Technically, Miskatonic University: Elder Gods 101 isn't Young Adult fiction. Its protagonists are all eighteen years old and freshmen at the aforementioned Lovecraft-created university. They're all fresh faced and (mostly) innocent people more concerned with their studies as well as making friends versus drugs or partying, though. Which is the most unbelievable element of this book involving Miskatonic University as a lodestone keeping reality from drifting into other dimensions.
This takes place in the same universe as Matthew Davenport's other HPL-inspired writings like the Andrew Doran series (who gets a name check) and The Trials of Obed Marsh. Which is to say it is a Pulpy good vs. evil sort of place rather than particularly cosmic in its horror. That's not a bad thing as I have no problem with the Ghostbusters or Justice League punching the Big C in his squid-dragon face.
The premise is our heroes are secretly brought to the campus under false pretenses. All of them are descendants of HP Lovecraft characters ranging from Herbert West to the Whateley Family to a child of that delightfully fishy Innsmouth place. The students of Miskatonic University supposedly are in the dark about the supernatural but some of them are quite well-informed. At least enough for there to be a running prejudice from Innsmouth and its reigning sports team, the Chompers.
Some people may object to how much the book lowers the cosmic horror of the Mythos to comic book level and closer to PG urban fantasy than R-rated horror. The threat of life in Innsmouth is more being forced to partake in marriage when you're gay as well as sticking to fundamentalist religion over the horror of inhuman transformation or sacrifice. Indeed, our fishy protagonist sees nothing weird about becoming a fish man and it comes with Aquaman-esque superpowers.
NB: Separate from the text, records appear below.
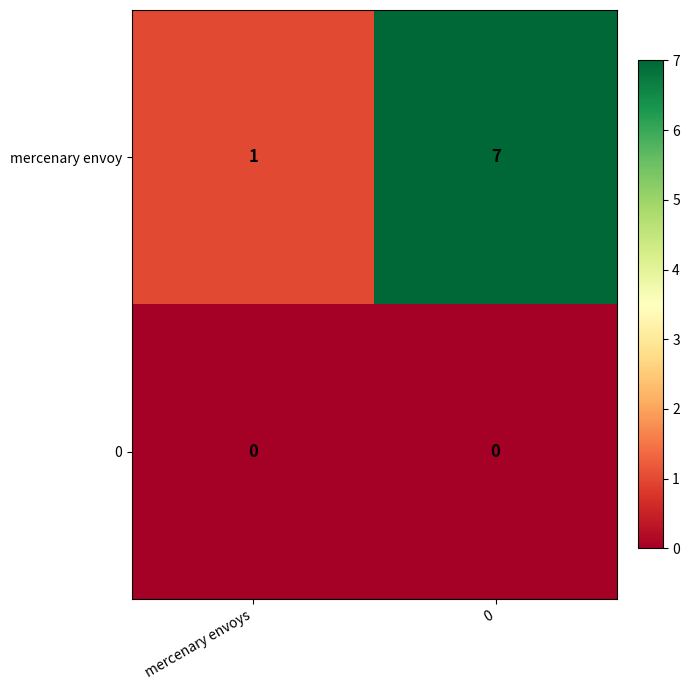

Reading left to right, what are all the values shown in this chart?

mercenary envoy: mercenary envoys=1	0=7
0: mercenary envoys=0	0=0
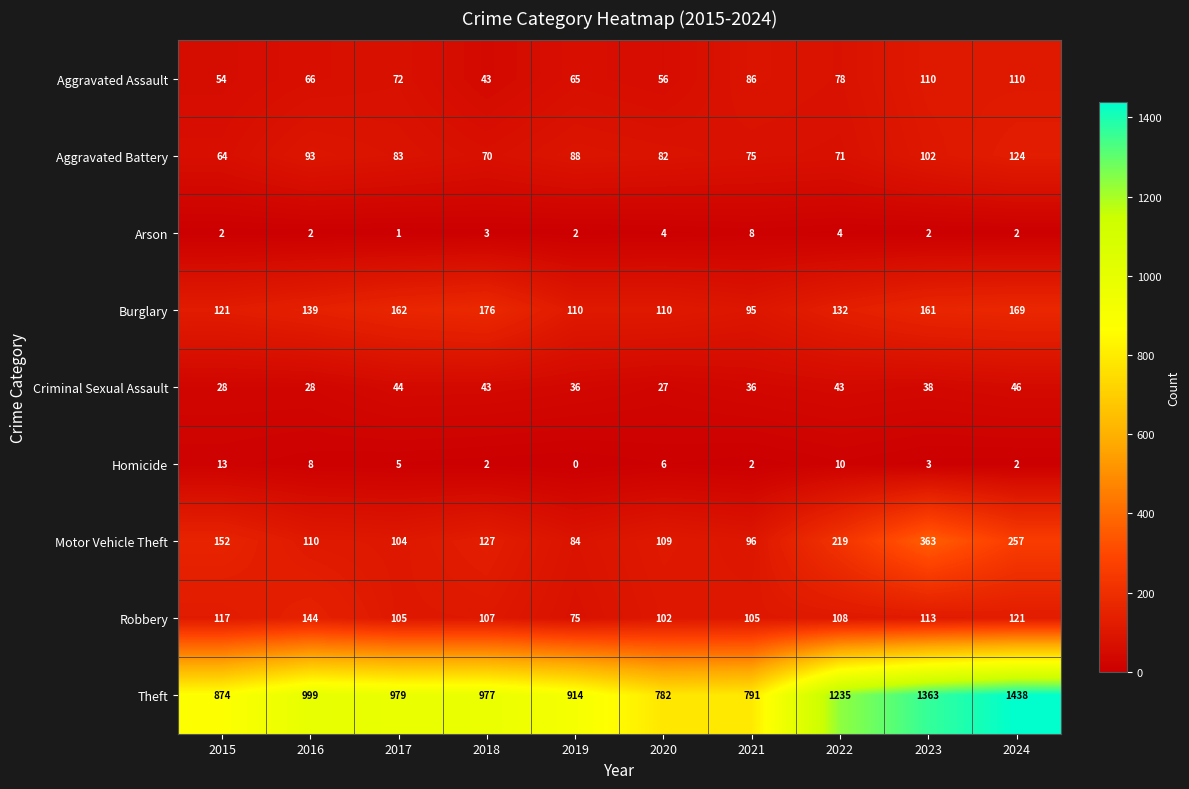

At how many categories does at least one series exceed 1345?

2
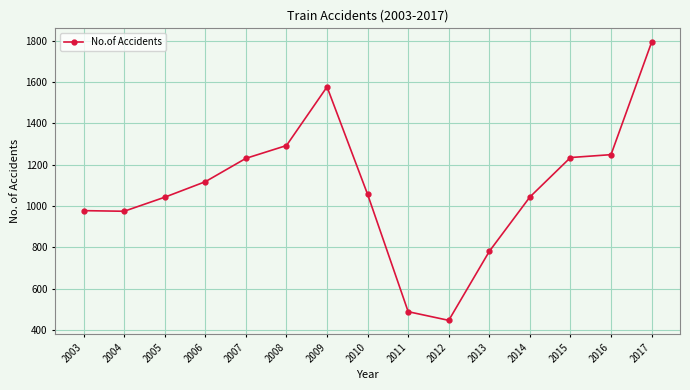

At which category does the data reach its first local peak?

2009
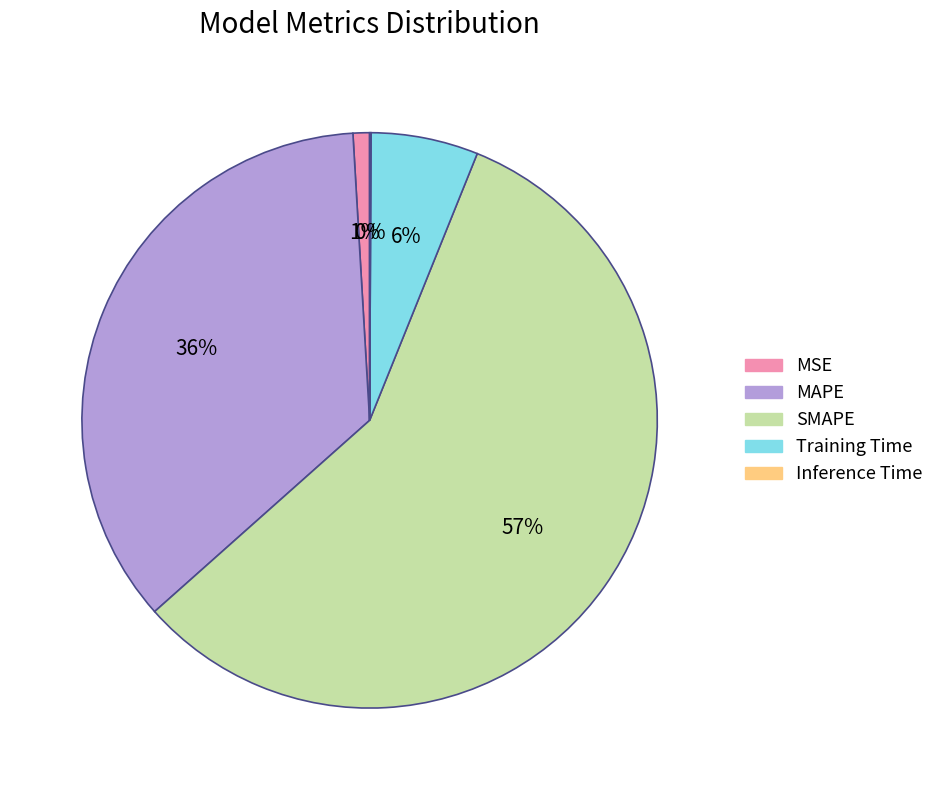

Is the sum of MSE and SMAPE greater than half?

Yes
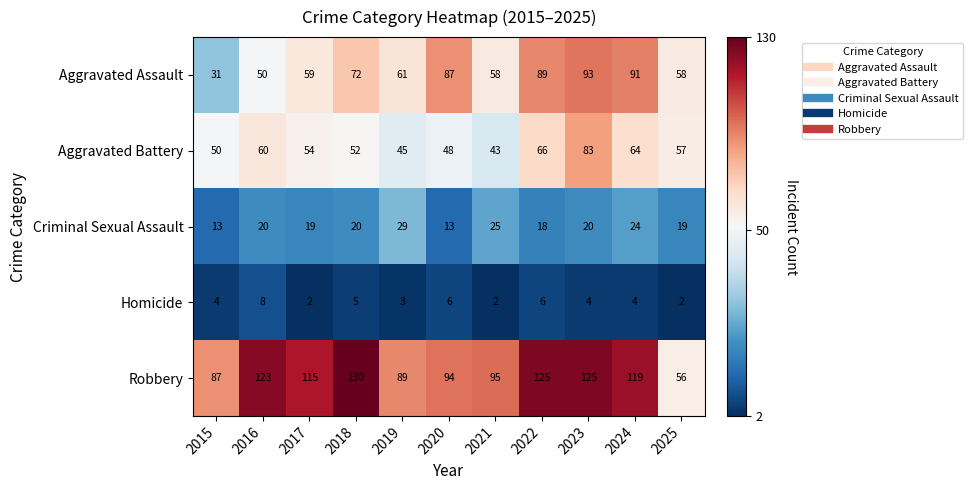

The Robbery series shows 166 at 2021. True or false?

False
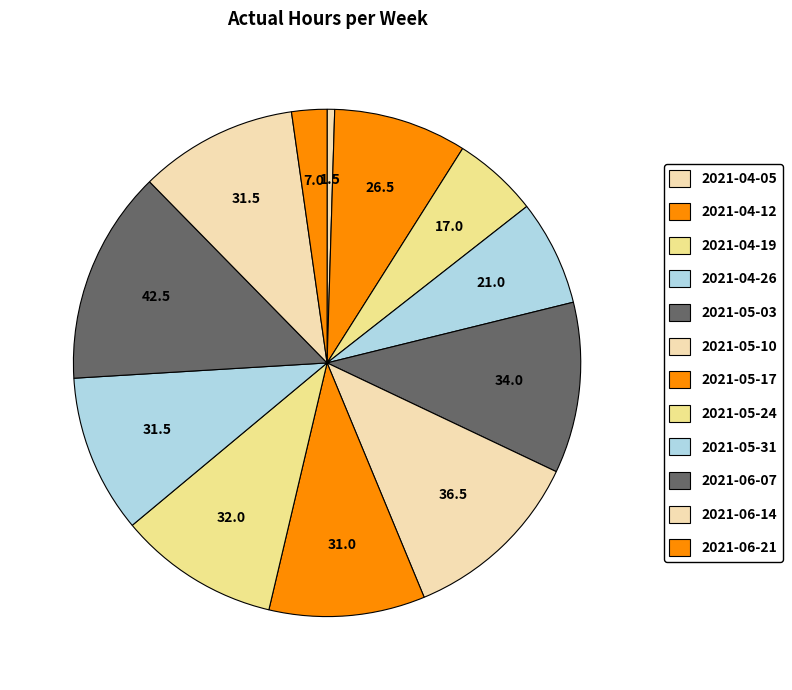

Is the sum of 2021-05-03 and 2021-06-07 greater than half?

No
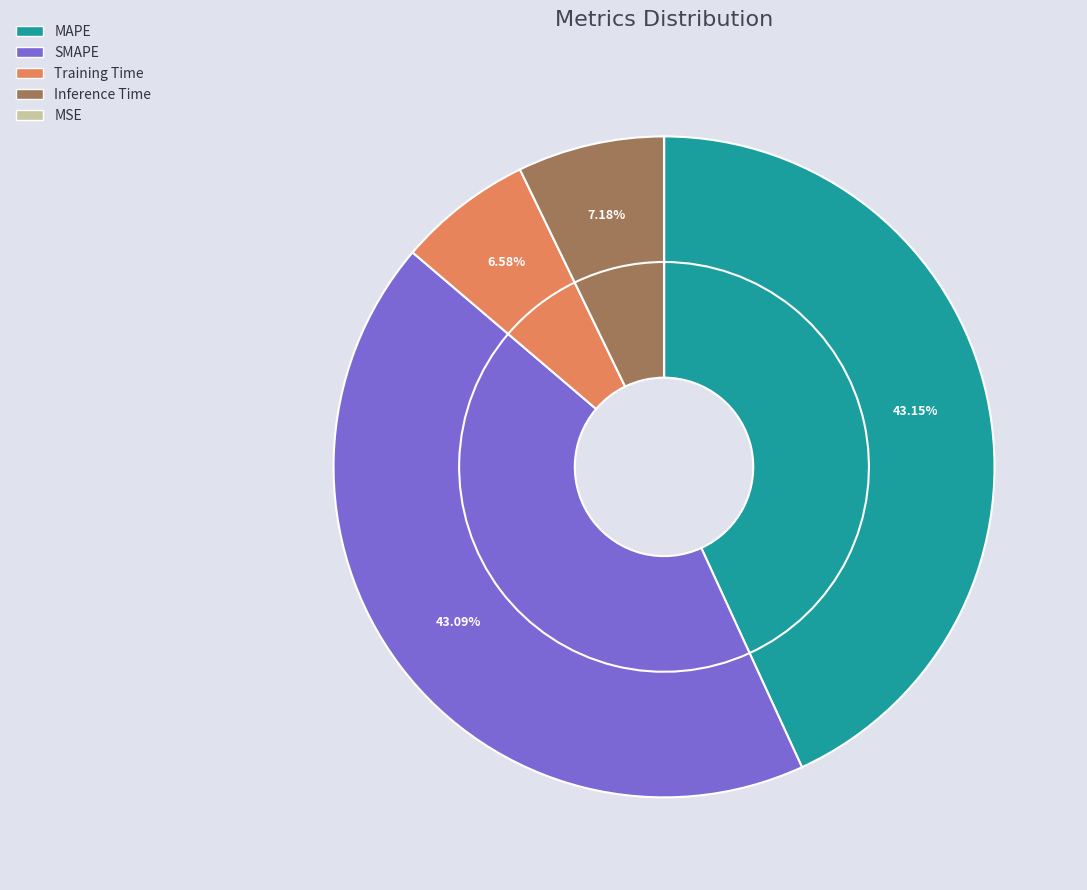

Count the number of slices in the pie.

5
Strangely, if I were to say which author this book reminds me of most, it wouldn't be HP Lovecraft but actually Drew Hayes. Specifically, his Super Powereds and Villains Code series. The protagonists are likable but not particularly deep archetypes that are constantly running into absurd situation after absurd situation. The episodic nature is to the stories credit, and we get to see with them deal with everything from time travel to the Wild West to the Cult of Cthulhu in the 21st century.
I think this is a pleasant afternoon's read or perhaps multiple afternoons despite being only 250 pages. There's a lot of information packed into its writing with those with at least a regular Call of Cthulhu player's knowledge of the Mythos getting the most out of the in-jokes. Still, none of the references require being a long term fan to get the general context.